Sunday, September 9, 2012

Democrats Fail to 'Pay Their Fair Share' in Charlotte!

Tea Party Tribune ^ | 2012-09-09 10:01:24 | mrcurmudgeon


By Mr. Curmudgeon:

Democrats left their gathering in Charlotte, North Carolina, not having paid "their fair share." According to Bloomberg News, the party of the "little guy" left Charlotte "with more than $5 million in immediate obligations and may require a direct cash infusion from the Obama campaign to pay vendors," said Bloomberg.

These vendors were located inside the Charlotte Convention Center and the Time Warner Cable Arena. Vendors located outside were equally short changed.
Legacy Village was the vendor's area situated under a tent outside the convention hall, where delegates voted to expel God and Jerusalem from the party's consciousness before its convention chair blunted their wishes, reinstating them into the party platform.

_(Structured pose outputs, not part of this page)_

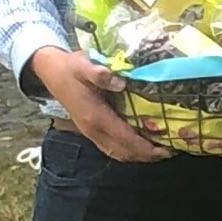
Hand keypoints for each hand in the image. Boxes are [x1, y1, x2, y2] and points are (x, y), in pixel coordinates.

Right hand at [28, 46, 169, 161]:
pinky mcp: (90, 131)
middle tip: (170, 152)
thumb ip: (100, 73)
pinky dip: (128, 151)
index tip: (166, 149)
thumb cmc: (70, 68)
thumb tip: (120, 82)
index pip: (125, 138)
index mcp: (96, 117)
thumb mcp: (84, 64)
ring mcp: (91, 133)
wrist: (51, 72)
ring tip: (160, 152)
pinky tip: (141, 146)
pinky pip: (112, 148)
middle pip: (124, 151)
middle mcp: (93, 130)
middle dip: (147, 155)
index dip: (146, 147)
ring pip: (117, 153)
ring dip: (138, 156)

Legacy Village vendors paid as much as $3,000 for the privilege of setting up shop close to the delegates, hoping for a little change. It didn't quite turn out that way.
"We've lost so much money from the way things have been set up, said Nila Nicholas, who sold marshmallows decorated with Michelle Obama's face. Ken Toltz, of Denver-based Obama-Bling.com, who sells political pins, said, "I did probably about 50 percent of what I hoped to do," reported the Tacoma News Tribune.
It seems that security barricades, set up to prevent the press from asking Democratic delegates if they were better off than they were four years ago, also drove foot traffic away from Legacy Village, Democratic Party-approved, Solyndra-like entrepreneurs.
However, free-spirited capitalists were undaunted. "They paid $3,000 for a rip-off," a T-shirt seller said of the Legacy Village vendors to the Tribune. He and many other nimble thinkers made bank down the street - having paid no fee to gain access to the crony-capitalist zone established outside the convention hall. "It was unclear ... whether the city had given the vendors outside the convention center permits to sell," said the Tribune. While Charlottes' regulatory bureaucrats slept, little entrepreneurs saw an opportunity, a need and met it. You could even say, "They built that."
The Democratic Host Committee, needless to say, was embarrassed. "When we heard that our vendors were frustrated, the host committee made several efforts to publicize their presence, directed visitors to their space, and waived contractual penalties for early departure, giving vendors the option to leave." Yes, the best laid schemes of mice and men.
In his Charlotte speech to his party's delegates, the presidents said we should forget the failures of his last four years and, instead, look to his next term for "achievable plans that will lead to new jobs, more opportunity and rebuild this economy on a stronger foundation." He couldn't even do that in Charlotte, and convention vendors desperately await an Obama campaign bailout.
That little T-shirt seller in Charlotte encapsulated the economic effects that spread-the-wealth-around Obamanomics has had on the nation - "rip-off."